Task item>
Among the entries below, one stretch runs from the line that contains "Breast MRI (dynamic" through the line that contains "- enhancing-tissue mask". Repeat that stretch exactly, ends included, and only that.

Dataset records>
----------

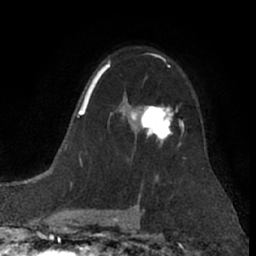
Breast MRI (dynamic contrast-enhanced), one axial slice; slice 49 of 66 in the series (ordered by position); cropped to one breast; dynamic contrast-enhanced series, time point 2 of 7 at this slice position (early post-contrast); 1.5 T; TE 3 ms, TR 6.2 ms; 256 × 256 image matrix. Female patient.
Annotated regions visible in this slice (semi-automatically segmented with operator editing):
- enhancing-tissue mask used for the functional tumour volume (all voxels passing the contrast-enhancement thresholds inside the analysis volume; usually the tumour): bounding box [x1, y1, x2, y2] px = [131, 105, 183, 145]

----------

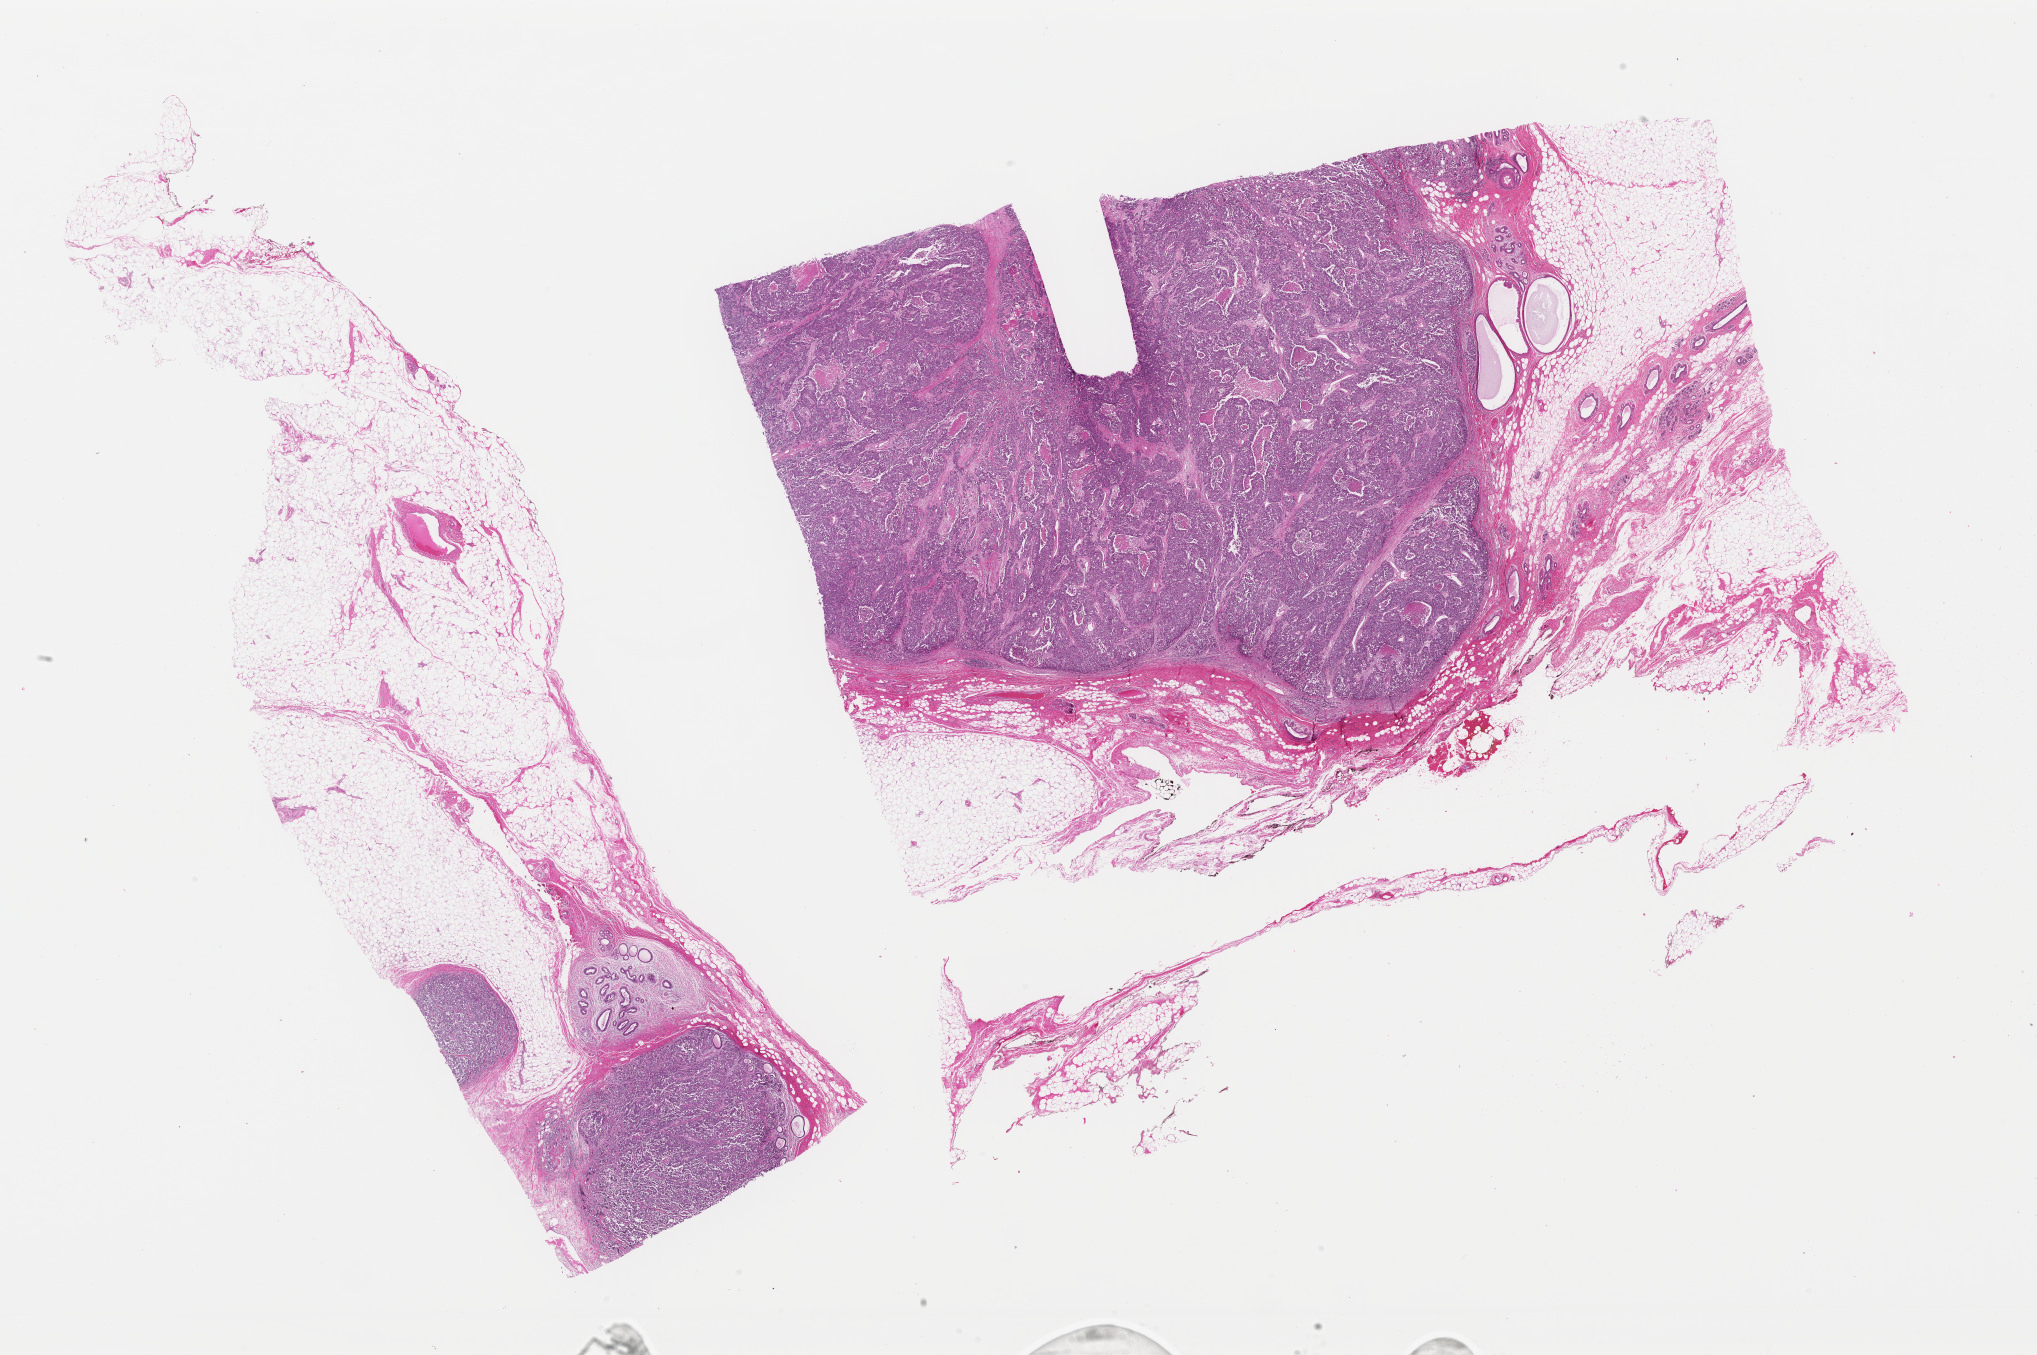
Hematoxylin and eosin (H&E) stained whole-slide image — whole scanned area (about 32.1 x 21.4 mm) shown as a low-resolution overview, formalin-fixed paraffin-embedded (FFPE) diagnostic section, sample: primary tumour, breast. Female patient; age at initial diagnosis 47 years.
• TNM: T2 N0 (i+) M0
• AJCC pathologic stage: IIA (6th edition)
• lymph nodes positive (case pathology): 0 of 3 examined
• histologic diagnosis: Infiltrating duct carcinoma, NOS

----------

Result for this task>
Breast MRI (dynamic contrast-enhanced), one axial slice; slice 49 of 66 in the series (ordered by position); cropped to one breast; dynamic contrast-enhanced series, time point 2 of 7 at this slice position (early post-contrast); 1.5 T; TE 3 ms, TR 6.2 ms; 256 × 256 image matrix. Female patient.
Annotated regions visible in this slice (semi-automatically segmented with operator editing):
- enhancing-tissue mask used for the functional tumour volume (all voxels passing the contrast-enhancement thresholds inside the analysis volume; usually the tumour): bounding box [x1, y1, x2, y2] px = [131, 105, 183, 145]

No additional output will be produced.